» **STUDY QUESTIONS**:
[1] In the passage about Vangunu, copy the part between "Since 1978, the" and "thick jungle forest.", inclusive, substituting "Gatokae" for "Nggatokae".
[2] Answer these from the passage about Vangunu:
(a) On what date was Vangunu declared part of the British Solomon Islands protectorate?
(b) How tall is the inactive stratovolcano that dominates the island?
(c) What was the estimated population of Vangunu in 1999?

··· TEXT PASSAGE ···

On March 15, 1893, Vangunu was declared part of the British Solomon Islands protectorate. The island was occupied by the Japanese army in October 1942, during the Solomon Islands campaign. From 30 June to 3 July 1943, it was the site of one of the first land battles of the New Georgia Campaign, the battle of Wickham Anchorage, during which a small Japanese force was quickly defeated by numerically superior allied forces.

Since 1978, the island has been part of the independent state of the Solomon Islands.

==Geography==
The island is located at the southern end of the New Georgia Islands archipelago. To the north-west is the island of New Georgia and to the south-east is the island of Nggatokae. The largest saltwater lagoon in the world, the Marovo Lagoon, encircles most of the island. Vangunu is a volcanic island, dominated by an inactive Pleistocene stratovolcano with a height of 1,082 m, whose caldera slopes are now covered with thick jungle forest.

Around 28 km to the south of Vangunu lies the submarine volcano known as Kavachi, the only currently active volcano of the archipelago, and one of the most active submarine volcanoes in the south-west Pacific Ocean.

==Ecology, flora and fauna==

On the southern side of the island, the forests and coastline around the tiny community of Zaira are pristine and unique, providing habitat for at least three vulnerable species of animals: the leatherback turtles, the Vangunu giant rat, and the New Georgia monkey-faced bat. The latter two are only found in this location. The Vanganu giant rat was documented for the first time in 2017 by Tyrone Lavery, and is considered critically endangered due to the small amount of forest habitat — about 80 km2 — remaining on the island amid ongoing logging.

The 200 inhabitants of Zaira have been trying to get the forests declared a protected area, so that logging and mining cannot disturb and pollute the pristine forests and coastline.

==Demographics==
In 1999, the population of Vangunu was estimated at 2,212 people. Most of the people of Vangunu speak Vangunu language, while those in the northern part of the island, around the Marovo lagoon, speak the closely related Marovo language. They live mainly by subsistence agriculture and are skilled at fishing.

··· DATA LISTING ···

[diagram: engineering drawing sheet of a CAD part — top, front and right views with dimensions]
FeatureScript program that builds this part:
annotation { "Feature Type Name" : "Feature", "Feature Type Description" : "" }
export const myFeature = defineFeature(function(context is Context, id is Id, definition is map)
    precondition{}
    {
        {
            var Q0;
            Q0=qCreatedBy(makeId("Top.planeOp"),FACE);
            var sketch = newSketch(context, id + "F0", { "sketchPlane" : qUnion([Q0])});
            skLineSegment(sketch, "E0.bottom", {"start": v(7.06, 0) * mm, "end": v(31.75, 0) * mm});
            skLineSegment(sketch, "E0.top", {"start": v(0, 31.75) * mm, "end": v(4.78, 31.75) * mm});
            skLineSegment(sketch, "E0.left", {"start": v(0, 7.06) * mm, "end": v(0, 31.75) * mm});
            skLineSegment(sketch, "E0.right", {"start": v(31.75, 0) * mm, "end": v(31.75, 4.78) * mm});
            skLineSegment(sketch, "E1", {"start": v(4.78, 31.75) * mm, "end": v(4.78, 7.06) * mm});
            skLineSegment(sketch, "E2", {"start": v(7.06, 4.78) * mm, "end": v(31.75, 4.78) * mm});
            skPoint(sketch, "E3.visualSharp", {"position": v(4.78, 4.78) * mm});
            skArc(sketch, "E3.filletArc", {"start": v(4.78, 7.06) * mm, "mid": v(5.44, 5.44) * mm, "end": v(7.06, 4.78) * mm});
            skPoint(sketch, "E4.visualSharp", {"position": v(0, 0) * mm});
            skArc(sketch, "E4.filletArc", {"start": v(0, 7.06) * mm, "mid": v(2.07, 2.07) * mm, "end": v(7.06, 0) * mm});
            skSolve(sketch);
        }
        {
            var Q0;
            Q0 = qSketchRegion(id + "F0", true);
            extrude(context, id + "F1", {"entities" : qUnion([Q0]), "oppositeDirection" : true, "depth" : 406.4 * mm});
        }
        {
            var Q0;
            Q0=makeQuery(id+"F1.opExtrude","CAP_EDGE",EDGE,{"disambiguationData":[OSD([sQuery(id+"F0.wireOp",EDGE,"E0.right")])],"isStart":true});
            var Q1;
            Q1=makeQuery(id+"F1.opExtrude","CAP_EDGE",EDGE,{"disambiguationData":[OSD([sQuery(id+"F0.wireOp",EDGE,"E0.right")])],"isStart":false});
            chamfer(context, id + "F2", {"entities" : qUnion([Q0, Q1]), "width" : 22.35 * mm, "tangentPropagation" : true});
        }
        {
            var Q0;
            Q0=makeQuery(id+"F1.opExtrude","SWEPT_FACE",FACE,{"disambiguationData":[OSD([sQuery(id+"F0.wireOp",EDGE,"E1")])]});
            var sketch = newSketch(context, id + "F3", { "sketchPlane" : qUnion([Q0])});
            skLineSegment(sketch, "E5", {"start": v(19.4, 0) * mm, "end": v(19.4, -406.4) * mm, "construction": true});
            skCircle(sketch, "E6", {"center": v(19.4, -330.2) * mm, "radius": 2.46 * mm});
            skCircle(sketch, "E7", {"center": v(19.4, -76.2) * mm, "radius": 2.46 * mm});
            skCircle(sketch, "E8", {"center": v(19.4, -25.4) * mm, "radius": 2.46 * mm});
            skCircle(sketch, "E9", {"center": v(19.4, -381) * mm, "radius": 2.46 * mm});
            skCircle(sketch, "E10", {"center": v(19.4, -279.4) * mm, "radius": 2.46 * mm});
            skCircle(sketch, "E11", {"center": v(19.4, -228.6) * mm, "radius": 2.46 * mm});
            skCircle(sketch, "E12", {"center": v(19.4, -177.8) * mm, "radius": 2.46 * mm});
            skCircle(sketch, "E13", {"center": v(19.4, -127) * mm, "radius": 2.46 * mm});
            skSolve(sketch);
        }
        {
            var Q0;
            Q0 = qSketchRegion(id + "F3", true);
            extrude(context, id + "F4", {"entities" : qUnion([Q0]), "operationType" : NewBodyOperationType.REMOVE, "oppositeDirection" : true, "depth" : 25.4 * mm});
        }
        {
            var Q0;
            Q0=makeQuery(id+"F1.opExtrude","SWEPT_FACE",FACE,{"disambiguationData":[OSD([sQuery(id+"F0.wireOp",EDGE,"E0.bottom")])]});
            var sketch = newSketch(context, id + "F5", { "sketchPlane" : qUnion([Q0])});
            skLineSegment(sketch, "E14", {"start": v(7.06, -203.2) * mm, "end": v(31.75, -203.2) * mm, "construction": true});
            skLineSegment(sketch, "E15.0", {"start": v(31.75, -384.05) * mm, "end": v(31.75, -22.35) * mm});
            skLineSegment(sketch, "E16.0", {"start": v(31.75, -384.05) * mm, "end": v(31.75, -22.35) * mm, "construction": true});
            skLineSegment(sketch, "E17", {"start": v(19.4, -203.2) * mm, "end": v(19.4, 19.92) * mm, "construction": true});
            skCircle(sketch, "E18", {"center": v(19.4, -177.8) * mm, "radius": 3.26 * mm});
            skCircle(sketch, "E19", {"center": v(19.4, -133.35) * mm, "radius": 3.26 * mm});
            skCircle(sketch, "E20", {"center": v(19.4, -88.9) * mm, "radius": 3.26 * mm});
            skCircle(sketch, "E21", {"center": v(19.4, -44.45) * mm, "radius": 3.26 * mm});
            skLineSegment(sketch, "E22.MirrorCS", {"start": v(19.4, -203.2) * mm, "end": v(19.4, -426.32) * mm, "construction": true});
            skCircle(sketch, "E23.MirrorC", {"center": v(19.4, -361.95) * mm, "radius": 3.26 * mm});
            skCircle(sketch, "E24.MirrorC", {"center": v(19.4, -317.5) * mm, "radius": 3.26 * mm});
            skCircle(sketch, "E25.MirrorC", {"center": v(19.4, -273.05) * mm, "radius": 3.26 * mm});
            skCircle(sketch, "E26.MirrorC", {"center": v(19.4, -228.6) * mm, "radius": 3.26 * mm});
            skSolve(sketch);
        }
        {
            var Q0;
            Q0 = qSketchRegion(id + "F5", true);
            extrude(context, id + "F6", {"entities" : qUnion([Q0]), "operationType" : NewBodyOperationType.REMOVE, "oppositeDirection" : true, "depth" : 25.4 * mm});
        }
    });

···

» **PROBLEM SOLUTIONS**:
[1]
Since 1978, the island has been part of the independent state of the Solomon Islands.

==Geography==
The island is located at the southern end of the New Georgia Islands archipelago. To the north-west is the island of New Georgia and to the south-east is the island of Gatokae. The largest saltwater lagoon in the world, the Marovo Lagoon, encircles most of the island. Vangunu is a volcanic island, dominated by an inactive Pleistocene stratovolcano with a height of 1,082 m, whose caldera slopes are now covered with thick jungle forest.

[2]
(a) March 15, 1893
(b) 1,082 m
(c) 2,212 people